Mi nombre es María Centeno y actualmente vivo en Guadalajara, España.
Nací en un pueblecito humilde de la provincia de Cuenca en Ecuador donde residí junto a mi familia la mayor parte de mi vida. De humildes orígenes, crecí en el seno de una familia típica ecuatoriana donde pronto se me enseñó el respeto que se le tenía que dar a las cosas de Dios.
Todo cuanto recuerdo de mi infancia y juventud en relación a cómo eran las cosas de Dios eran las enseñanzas que los católicos nos daban respecto al respeto que debíamos tener hacia la figura del cura, las misas dominicales y todos los rituales que se llevaban a cabo en la iglesia. Por aquel entonces “ser bueno” consistía en respetar estas cosas, rezar a los santos, a la virgen María y al mismo Jesús, confesar al cura nuestros pecados y ya era suficiente. Estas eran las herramientas que teníamos a nuestra disposición para estar en paz con Dios.
Un día, a los 42 años, comencé a tener dolores que poco a poco y durante tres largos años se fueron expandiendo por todo mi cuerpo. Fueron años duros en los que las visitas al médico fueron bastante frecuentes.
Estrés en unas ocasiones, reumatismos en otras y hasta descalcificación de huesos a mi temprana edad era lo que una vez detrás de otra me diagnosticaban sin que hubiera solución para los terribles dolores que sentía.
Yo no era una mujer que soliese quejarme cuando me dolía algo, de hecho mis nueve hijos dan testimonio de que esto es así. Siempre llevaba el dolor en silencio pero esta situación se estaba convirtiendo en insostenible.
Recé a la virgen, a los santos y repetí una y otra vez las oraciones que el cura de mi pueblo me decía pero no sucedía nada en mí, ni el más mínimo atisbo de cambio en mi estado de salud.
Cerca de los 45 años, y cuando mis dolores estaban próximos a su punto más intenso, Vicente, un cristiano evangélico que vivía cerca de mi casa comenzó a predicarme la Palabra.

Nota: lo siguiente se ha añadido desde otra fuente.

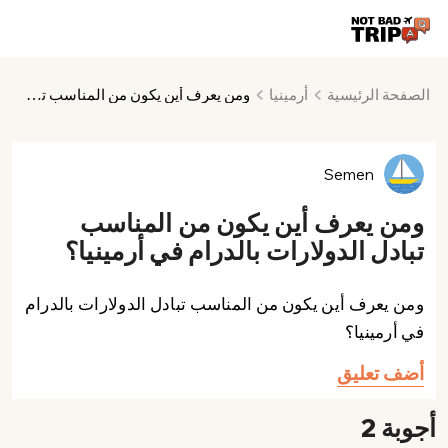
الصفحة الرئيسية
أرمينيا
ومن يعرف أين يكون من المناسب تبادل الدولارات بالدرام في أرمينيا؟
Semen
ومن يعرف أين يكون من المناسب
تبادل الدولارات بالدرام في أرمينيا؟
ومن يعرف أين يكون من المناسب تبادل الدولارات بالدرام
في أرمينيا؟
أضف تعليق
أجوبة 2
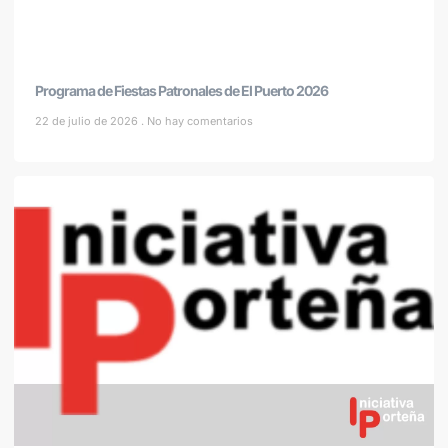
Programa de Fiestas Patronales de El Puerto 2026
22 de julio de 2026
No hay comentarios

Comenzó a decirme que Jesucristo estaba vivo, que no estaba muerto, que la cruz y la tumba en la que fue puesto estaba vacía y que Él era el Médico de médicos. Vicente insistía en que en Jesús había poder para sanarme de mis dolencias y que me iba a sanar si confiaba en Él.
A ser sincera yo estaba muy confusa. Siempre me había creído una persona religiosa y fui fiel al catolicismo en todo cuanto entendía que me correspondía hacer a mí pero nada de aquello me estaba funcionando.
Esa noche, estando sola en casa y antes de irme a descansar levanté una oración sincera como nunca creo haberla hecho hasta ese instante. Esta vez no era un rezo repetitivo sino unas palabras que salían de mi corazón fruto de la desesperación que sentía. Mis palabras fueron: “Señor Jesús, enséñame porque estoy confundida”.
Las horas pasaron y el cansancio hizo presa de mí, de manera que decidí irme a dormir. Esa noche, en mitad de mis sueños, sobre las cuatro de la madrugada, tuve un sueño en el que vi abrirse al cielo como si de una cortina se tratase y a Jesús mismo descendiendo mientras me decía “Ven y sígueme” me decía que Él era el verdadero Evangelio.
A la mañana siguiente, nada más despertarme fui a coger mi vieja Biblia y leí el versículo de Mateo 4:19 donde precisamente el Señor Jesús le dijo a varios de sus discípulos: “Venid en pos de mí, y os haré pescadores de hombres”.
Algo comenzó a cambiar dentro de mí desde aquel preciso instante. Un deseo intenso de conocer a Jesús comenzó a cobrar fuerza dentro de mí y un hambre voraz por estudiar la Biblia hizo que pasara horas y horas leyéndola en casa, incluso por las noches cuando no teníamos más luz que la que las velas me proporcionaban.
Milagrosamente los dolores comenzaron a remitir y a medida que desaparecían crecían mis ganas de conocer al Médico de médicos. Ese hambre me llevó a buscar la fuente del Amor y la Misericordia y a compartir las cosas hermosas que me estaban sucediendo hasta el punto de que varios años después, a pesar de muchas pruebas y oposiciones, mi marido recibió a Jesús en su corazón así como la mayoría de mis hijos.
Hoy soy feliz junto con mi esposo y los hijos que aún viven con nosotros en casa y agradezco a Dios todas las cosas que ha hecho conmigo y aquellos a los que quiero. Hoy doy testimonio de que ciertamente Jesús es el Hijo de Dios y que en Él hay poder para ayudarnos cualquiera que sea nuestro problema.